NASA identifica aumento significativo na atividade solar após décadas de queda
A NASA revelou que o Sol vem registrando um crescimento expressivo em sua atividade nos últimos 16 anos, revertendo uma tendência de enfraquecimento que perdurou por décadas. A descoberta aponta para impactos relevantes no clima espacial e na infraestrutura tecnológica terrestre.
Aumento da atividade solar e impacto no clima espacial
Entre os anos 1980 e 2008, medições indicavam um enfraquecimento constante do vento solar e do campo magnético do Sol, levando muitos especialistas a prever um período prolongado de baixa atividade, conhecido como “mínimo solar profundo”. No entanto, desde 2008, dados recentes mostram um aumento nas ejeções de plasma e no fortalecimento do campo magnético em todo o sistema solar, fenômeno que vem ocorrendo durante o atual Ciclo Solar 25, iniciado em 2020 após o ciclo mais fraco em um século.

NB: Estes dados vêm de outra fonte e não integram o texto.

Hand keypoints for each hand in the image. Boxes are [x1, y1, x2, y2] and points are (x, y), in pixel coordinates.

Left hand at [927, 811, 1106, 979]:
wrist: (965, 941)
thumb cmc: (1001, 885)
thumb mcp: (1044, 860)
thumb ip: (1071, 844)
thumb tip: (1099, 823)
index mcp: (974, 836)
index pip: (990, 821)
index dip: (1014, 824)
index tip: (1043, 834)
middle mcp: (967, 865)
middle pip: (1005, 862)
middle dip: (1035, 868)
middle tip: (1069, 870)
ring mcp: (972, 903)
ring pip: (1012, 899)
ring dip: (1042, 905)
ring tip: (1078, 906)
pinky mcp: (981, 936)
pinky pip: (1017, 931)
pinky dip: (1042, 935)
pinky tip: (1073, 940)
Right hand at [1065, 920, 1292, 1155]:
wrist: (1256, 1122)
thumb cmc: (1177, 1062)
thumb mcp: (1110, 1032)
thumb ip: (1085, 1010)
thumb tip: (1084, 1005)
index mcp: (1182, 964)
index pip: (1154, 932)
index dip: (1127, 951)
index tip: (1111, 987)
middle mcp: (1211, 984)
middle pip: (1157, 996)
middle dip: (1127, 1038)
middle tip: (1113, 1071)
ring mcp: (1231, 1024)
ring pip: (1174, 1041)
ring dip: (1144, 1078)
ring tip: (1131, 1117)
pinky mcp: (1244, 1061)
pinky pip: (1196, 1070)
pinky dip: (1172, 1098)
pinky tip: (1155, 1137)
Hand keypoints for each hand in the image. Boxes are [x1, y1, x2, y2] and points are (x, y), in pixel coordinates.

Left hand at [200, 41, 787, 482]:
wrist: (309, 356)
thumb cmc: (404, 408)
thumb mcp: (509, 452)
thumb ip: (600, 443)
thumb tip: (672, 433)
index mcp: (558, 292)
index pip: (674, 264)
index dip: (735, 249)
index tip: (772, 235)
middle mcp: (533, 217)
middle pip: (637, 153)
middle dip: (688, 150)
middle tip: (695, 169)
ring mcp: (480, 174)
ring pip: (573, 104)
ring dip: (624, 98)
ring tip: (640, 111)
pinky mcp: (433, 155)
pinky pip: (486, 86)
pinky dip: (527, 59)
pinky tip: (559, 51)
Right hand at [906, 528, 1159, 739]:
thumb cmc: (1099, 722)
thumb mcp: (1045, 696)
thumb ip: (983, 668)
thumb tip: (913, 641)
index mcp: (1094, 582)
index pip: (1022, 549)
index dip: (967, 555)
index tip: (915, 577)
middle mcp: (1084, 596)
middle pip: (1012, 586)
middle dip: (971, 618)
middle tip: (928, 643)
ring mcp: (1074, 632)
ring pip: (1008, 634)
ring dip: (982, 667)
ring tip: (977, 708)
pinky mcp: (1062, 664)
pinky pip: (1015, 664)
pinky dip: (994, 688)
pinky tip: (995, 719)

Esse crescimento da atividade solar eleva a frequência de tempestades solares, erupções e ejeções de massa coronal, fenômenos que afetam diretamente o chamado clima espacial. Tais eventos representam riscos para satélites, missões espaciais e astronautas, além de poderem comprometer sistemas terrestres essenciais, como redes elétricas, GPS e comunicações via rádio. Em maio de 2024, por exemplo, uma tempestade geomagnética intensa impactou a Terra, registrando a maior atividade do tipo em mais de 20 anos e possibilitando a observação da aurora boreal até no México.
Implicações para o mercado e futuros monitoramentos
O aumento das perturbações solares pode causar interrupções em tecnologia e infraestrutura críticas, com potencial para gerar apagões e comprometimento global de serviços de internet e comunicação. Diante desse cenário, a NASA e a Administração Nacional Oceânica e Atmosférica dos EUA (NOAA) planejam lançar novas missões – como o Interstellar Mapping and Acceleration Probe (IMAP), o Carruthers Geocorona Observatory e o satélite SWFO-L1 – para aprimorar o monitoramento e a previsão desses eventos.
Essas iniciativas são fundamentais para proteger tanto operações tecnológicas quanto a saúde de astronautas, especialmente no contexto do programa Artemis, que visa o retorno da humanidade à Lua. O próximo ciclo solar, o de número 26, deve começar entre 2029 e 2032, mas ainda não há previsões sobre sua intensidade. Cientistas alertam para a necessidade de acompanhamento rigoroso das mudanças no comportamento solar, dada a capacidade das tempestades solares severas de impactar significativa e globalmente a economia e a infraestrutura tecnológica.